Building a Low-Idle Power NAS with ECC Memory

Hey,

Since my Synology NAS suffered a defective RAM stick that irreversibly corrupted the BTRFS file system, I’ve decided to build a new NAS using ECC memory. My main goal is to keep idle power consumption under 15 watts (without disks).

I mostly need the NAS for Time Machine backups and plan to run a few containers on it:

  • Jellyfin
  • Paperless
  • Home Assistant
  • TubeArchivist

I’m planning to install either TrueNAS Scale or Proxmox.

After some research, it feels like I’m chasing the holy grail here. Most posts I came across reference an old LGA 1151 Fujitsu board paired with an i3-9100 for low idle NAS setups with ECC RAM. But that combo is outdated, relatively slow, and nearly impossible to find on eBay. Just as I was about to give up, I found this build idling at just 14W!

So I’ve decided to start my own build.

What I already have:

  • 2× 10TB Toshiba HDD
  • 2× Samsung Evo 860 1TB SSD
  • 2× WD Blue 1TB NVMe SSD
  • Corsair 650W SFX power supply
  • Intel X710-DA2
  • Noctua NH-L12

What I still need to buy:

  • AMD Ryzen 5 Pro 5655G
  • 2× Mushkin Proline 32GB DDR4 ECC RAM
  • Jonsbo N4

But I’m unsure which motherboard to choose:

  • GIGABYTE B550I AORUS Pro AX (same as the one used in the build above)

────────────────────

### [Tasks to complete]
- A) In the NAS build post, what idle power consumption, without disks, is the author aiming to stay under?
- B) Summarize the NAS build post in two sentences.
- C) Extend the NAS build post from the point where it stops.
The data that comes next is separate from the forum post about the NAS build.

### [Given data]
────────────────────

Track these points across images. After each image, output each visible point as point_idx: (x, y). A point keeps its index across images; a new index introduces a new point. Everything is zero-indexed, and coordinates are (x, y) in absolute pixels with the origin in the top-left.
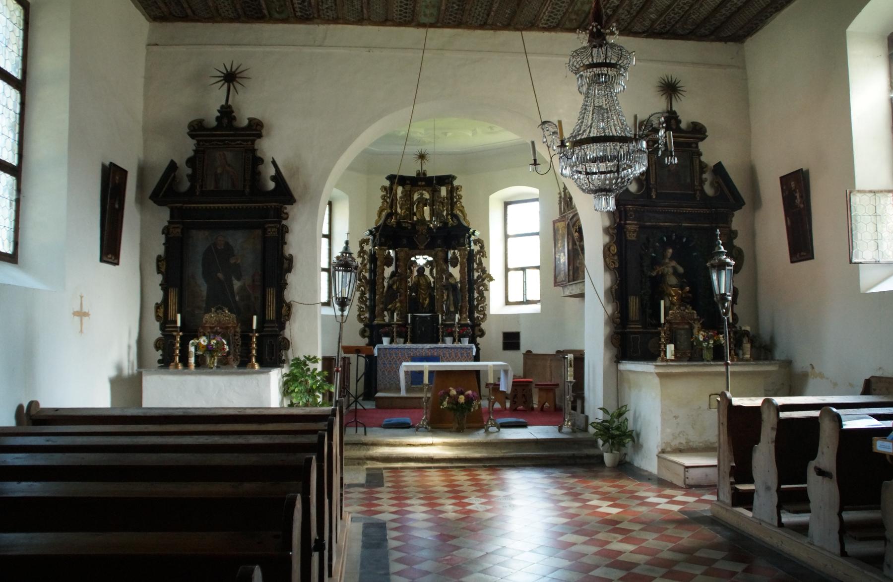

────────────────────

### [Results for the exercise]
- A) Under 15 watts.

- B) After a defective RAM stick corrupted the BTRFS file system on a Synology NAS, the author is building a new NAS with ECC memory and aims to keep idle power under 15 watts without disks. The author mostly needs it for Time Machine backups and a few containers, already owns the drives, power supply, network card and cooler, and still needs a Ryzen 5 Pro 5655G, ECC RAM and a Jonsbo N4 case, but is unsure which motherboard to choose.

- C)
  • Biostar B550MX/E Pro
  • ASUS TUF Gaming B550M-Plus

I’ve read that motherboards can significantly impact idle power consumption. Both the ASUS and GIGABYTE boards are currently available via Amazon Warehouse Deals (open box), so I’m considering ordering both and testing them out.

What’s your opinion? Am I overlooking anything? Would you approach this differently

1 Like

Could you expand more on this? What happened?

When I built my NAS a while ago, there were not many desktop platforms that supported ECC memory (if any at all?) and I purchased many of the parts used to save money. Point being at the time the overall system cost of using ECC was much higher. Next time I rebuild the NAS, I’ll probably go with ECC.

The RAM module must have begun failing within the last three months, since I configured the data scrub to run every three months. On the day the NAS became unreachable, the power LED was solid blue, and the disk LEDs were blinking, everything appeared normal. I tried to shut it down via the power button, but nothing happened. After a hard reset, the system would no longer boot. I removed all disks with no luck. Then I took out the Synology RAM module and left only the aftermarket Kingston module installed and the NAS booted successfully.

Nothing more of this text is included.